What's more, the "divorce" has taken roughly three years, so why should the new relationship's status be resolved in just a few months? As the new president of the European Commission, Ursula von der Leyen, recently said very clearly, a fair deal must be struck, and the two sides' positions – including their views on Ireland – are still far apart. The coming negotiations will therefore be crucial for the shape our relationship with the UK ultimately takes.

Do people really need to worry about how or even if these legal details are cleared up?

Naturally it won't be the end of the world. But people should indeed be concerned, since there's quite a bit at stake for businesses and, as a result, employees. A free trade agreement will have to set out how the EU and the UK deal with customs duties, security standards and health regulations.

This, in turn, could impact production processes. If goods become expensive, consumers pay more. Or even worse: Higher tariffs could make it impossible for companies to cover their costs and they might have to lay off employees. That applies not only to end products, but also to entire value chains.

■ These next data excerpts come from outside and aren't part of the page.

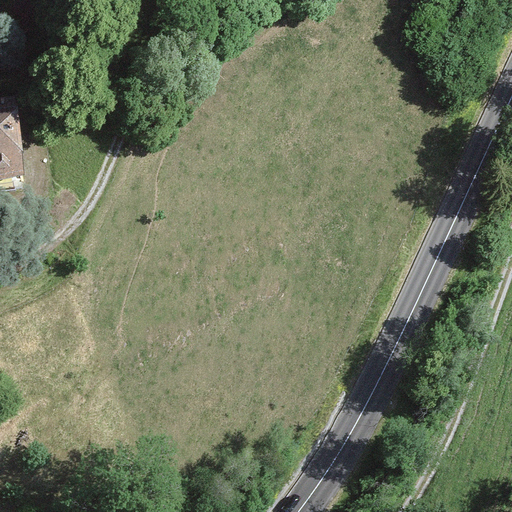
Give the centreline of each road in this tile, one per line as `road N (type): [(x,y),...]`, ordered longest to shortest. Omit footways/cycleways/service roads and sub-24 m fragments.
road 1 (primary): [(511,95),(371,396),(298,511)]
road 2 (track): [(511,253),(448,436),(408,511)]
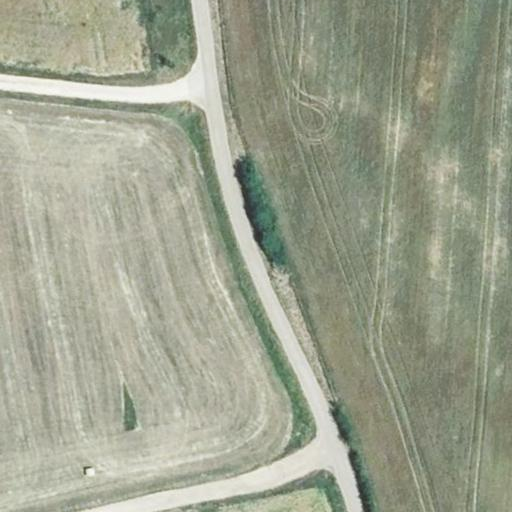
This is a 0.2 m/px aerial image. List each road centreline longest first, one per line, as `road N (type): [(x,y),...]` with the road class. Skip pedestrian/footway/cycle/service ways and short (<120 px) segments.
road 1 (unclassified): [(355,511),(240,233),(198,0)]
road 2 (track): [(212,94),(110,97),(0,83)]
road 3 (track): [(134,511),(336,453)]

For example, before a Land Rover rolls off the assembly line at a British production site, countless parts have to be delivered, or they have to be processed or tested at sites outside the UK. As our analysis shows, that could also affect Germany. Global production chains don't stop at national borders. Having no borders is a major advantage for the EU. Brexit will make exports and imports more expensive. Production chains will adjust gradually but completely – and, in most cases, that will probably be to the detriment of the UK.

A hard Brexit would also hit Europe hard, as our study last year showed. Conversely, China and the US could benefit.

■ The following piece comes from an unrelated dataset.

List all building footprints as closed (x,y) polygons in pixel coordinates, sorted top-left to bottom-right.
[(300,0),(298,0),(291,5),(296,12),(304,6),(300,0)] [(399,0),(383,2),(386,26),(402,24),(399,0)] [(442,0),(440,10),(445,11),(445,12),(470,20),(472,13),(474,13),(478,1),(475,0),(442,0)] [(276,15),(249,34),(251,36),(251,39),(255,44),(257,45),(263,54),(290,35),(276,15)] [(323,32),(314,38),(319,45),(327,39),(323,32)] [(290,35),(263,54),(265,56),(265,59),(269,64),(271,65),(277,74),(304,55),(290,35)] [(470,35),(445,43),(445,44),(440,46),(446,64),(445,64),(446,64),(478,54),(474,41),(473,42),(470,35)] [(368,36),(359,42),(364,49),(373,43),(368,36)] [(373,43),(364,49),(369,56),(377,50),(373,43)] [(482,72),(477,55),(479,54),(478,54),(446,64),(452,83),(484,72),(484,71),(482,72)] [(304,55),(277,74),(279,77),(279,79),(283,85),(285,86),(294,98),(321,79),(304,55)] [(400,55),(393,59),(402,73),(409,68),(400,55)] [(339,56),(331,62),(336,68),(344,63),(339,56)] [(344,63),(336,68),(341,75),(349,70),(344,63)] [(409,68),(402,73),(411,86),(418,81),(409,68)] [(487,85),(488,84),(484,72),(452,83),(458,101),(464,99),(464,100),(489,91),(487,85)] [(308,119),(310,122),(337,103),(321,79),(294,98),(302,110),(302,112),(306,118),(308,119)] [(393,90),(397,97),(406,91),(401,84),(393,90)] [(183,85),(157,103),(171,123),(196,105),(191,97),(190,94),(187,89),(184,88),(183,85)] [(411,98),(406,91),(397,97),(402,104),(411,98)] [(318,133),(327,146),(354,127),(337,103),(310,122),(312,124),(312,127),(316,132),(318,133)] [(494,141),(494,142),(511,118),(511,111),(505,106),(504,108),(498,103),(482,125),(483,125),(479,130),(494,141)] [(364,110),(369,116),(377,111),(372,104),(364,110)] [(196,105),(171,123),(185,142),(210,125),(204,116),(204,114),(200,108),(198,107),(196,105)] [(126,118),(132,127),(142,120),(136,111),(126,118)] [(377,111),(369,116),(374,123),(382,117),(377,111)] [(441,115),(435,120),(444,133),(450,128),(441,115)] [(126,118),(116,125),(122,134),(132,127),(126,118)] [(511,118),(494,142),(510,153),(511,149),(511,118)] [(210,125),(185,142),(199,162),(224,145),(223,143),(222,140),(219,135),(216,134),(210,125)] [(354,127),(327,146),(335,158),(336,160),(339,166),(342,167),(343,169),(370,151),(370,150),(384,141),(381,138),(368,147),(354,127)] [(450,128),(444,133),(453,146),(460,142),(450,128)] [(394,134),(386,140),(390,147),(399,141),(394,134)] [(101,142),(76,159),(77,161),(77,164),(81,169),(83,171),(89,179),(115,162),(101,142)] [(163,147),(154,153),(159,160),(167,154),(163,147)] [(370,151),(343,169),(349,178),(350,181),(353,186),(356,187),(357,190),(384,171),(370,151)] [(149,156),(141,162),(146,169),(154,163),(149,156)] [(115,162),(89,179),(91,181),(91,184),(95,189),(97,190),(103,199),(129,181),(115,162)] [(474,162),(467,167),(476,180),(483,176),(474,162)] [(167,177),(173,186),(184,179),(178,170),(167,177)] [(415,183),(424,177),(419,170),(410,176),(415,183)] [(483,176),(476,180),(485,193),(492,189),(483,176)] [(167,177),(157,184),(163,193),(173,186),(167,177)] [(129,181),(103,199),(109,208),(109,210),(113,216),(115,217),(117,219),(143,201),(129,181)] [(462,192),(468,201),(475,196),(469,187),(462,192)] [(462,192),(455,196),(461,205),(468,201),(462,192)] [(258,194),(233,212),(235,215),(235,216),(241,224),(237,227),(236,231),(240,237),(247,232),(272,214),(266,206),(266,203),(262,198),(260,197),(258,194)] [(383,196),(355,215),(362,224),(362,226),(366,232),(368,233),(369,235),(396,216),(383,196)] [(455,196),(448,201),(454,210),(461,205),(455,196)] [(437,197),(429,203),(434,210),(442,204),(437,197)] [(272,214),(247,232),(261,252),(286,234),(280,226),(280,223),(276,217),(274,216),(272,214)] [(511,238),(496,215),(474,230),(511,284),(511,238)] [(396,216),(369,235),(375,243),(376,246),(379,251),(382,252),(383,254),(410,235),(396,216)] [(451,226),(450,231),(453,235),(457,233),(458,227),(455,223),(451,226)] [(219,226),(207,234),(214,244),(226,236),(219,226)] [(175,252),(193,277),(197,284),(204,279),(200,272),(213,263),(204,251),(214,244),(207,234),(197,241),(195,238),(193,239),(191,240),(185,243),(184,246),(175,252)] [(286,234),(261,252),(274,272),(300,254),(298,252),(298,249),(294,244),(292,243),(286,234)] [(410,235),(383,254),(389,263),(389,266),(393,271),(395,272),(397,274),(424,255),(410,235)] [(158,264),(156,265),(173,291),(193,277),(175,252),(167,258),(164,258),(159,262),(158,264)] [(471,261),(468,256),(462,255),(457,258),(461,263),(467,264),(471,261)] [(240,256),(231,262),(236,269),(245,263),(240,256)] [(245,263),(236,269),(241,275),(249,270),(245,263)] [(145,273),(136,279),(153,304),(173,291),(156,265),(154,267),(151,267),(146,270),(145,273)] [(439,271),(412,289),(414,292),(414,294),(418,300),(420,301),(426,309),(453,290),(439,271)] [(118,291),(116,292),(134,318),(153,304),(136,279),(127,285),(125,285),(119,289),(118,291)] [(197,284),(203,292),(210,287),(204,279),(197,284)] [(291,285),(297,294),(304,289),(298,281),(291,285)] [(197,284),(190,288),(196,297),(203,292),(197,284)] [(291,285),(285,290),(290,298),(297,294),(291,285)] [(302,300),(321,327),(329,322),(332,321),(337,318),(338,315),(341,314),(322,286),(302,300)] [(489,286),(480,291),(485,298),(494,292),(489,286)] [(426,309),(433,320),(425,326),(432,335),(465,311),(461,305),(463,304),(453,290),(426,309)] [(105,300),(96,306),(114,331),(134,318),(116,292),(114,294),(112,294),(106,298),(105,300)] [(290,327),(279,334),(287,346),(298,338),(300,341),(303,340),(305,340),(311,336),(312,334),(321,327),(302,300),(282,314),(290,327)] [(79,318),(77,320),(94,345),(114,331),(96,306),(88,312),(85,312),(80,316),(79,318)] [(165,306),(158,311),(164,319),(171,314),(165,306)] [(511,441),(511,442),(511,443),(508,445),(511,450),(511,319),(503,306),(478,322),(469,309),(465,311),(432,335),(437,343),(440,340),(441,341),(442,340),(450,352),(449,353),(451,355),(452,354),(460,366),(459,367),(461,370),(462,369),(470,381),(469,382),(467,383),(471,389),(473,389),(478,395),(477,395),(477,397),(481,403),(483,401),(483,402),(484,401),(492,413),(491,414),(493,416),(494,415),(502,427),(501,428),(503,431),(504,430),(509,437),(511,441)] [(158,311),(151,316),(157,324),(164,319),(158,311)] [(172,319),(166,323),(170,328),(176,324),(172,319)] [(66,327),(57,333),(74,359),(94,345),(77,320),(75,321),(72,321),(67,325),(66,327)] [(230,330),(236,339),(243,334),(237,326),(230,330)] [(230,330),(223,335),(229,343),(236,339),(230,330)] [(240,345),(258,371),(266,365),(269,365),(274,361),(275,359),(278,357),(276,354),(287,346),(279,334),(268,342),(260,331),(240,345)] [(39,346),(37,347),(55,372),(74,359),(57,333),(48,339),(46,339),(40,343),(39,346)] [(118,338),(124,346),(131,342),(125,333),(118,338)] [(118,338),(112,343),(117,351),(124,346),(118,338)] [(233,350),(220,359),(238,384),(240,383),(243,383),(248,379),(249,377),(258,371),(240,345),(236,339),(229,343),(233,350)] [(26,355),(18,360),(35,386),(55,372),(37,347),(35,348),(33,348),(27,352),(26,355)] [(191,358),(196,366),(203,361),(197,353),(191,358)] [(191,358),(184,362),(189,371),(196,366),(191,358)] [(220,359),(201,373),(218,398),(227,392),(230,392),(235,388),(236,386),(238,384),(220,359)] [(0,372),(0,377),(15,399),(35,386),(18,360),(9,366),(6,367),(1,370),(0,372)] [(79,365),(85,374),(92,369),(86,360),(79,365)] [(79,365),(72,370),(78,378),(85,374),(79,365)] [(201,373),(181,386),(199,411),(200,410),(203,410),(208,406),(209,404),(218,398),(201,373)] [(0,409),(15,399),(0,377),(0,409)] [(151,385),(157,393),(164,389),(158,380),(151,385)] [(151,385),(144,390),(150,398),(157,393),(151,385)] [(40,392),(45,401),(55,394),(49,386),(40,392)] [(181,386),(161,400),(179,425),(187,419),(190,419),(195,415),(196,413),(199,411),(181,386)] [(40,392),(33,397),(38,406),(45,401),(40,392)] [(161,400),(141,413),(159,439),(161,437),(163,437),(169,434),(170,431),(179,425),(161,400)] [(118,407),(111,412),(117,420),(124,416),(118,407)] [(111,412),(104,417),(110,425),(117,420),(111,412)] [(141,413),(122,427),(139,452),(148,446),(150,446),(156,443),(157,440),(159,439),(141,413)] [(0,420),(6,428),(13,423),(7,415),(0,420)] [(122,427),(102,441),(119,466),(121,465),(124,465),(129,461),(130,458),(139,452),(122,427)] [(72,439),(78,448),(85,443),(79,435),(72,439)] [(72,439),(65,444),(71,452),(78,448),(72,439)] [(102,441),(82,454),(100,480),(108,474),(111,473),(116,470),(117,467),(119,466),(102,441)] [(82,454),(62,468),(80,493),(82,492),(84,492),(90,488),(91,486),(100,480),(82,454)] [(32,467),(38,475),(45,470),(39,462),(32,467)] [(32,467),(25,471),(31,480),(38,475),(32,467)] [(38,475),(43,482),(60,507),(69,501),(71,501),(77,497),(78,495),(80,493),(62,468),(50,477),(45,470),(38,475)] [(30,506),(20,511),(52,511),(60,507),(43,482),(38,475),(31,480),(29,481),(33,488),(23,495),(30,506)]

In our forecasts, we expect annual declines in income in the UK of some €57 billion – the highest amount across the EU – should there be a hard Brexit. At just under €10 billion, Germany would also be among the biggest losers in such a scenario. The German areas most severely affected would be export-oriented regions in the country's south, but also the state of North Rhine–Westphalia.

By "getting Brexit done," Boris Johnson has fulfilled one of his key campaign promises. Will the British now be able to come together again?

I actually fear that the country could become even more polarized. Brexit didn't win the election. Rather, the country's first-past-the-post system is what gave the Tories a hefty majority in the House of Commons. Johnson didn't strike a particularly conciliatory note during the election campaign and many disappointed Remainers could now use that to generate political capital. In Scotland, calls for independence are again getting louder, in Northern Ireland more and more people are saying they prefer having closer ties to Dublin than to London. Johnson won the election, but he could lose parts of the kingdom as a result of Brexit.

The interview was conducted by Benjamin Stappenbeck.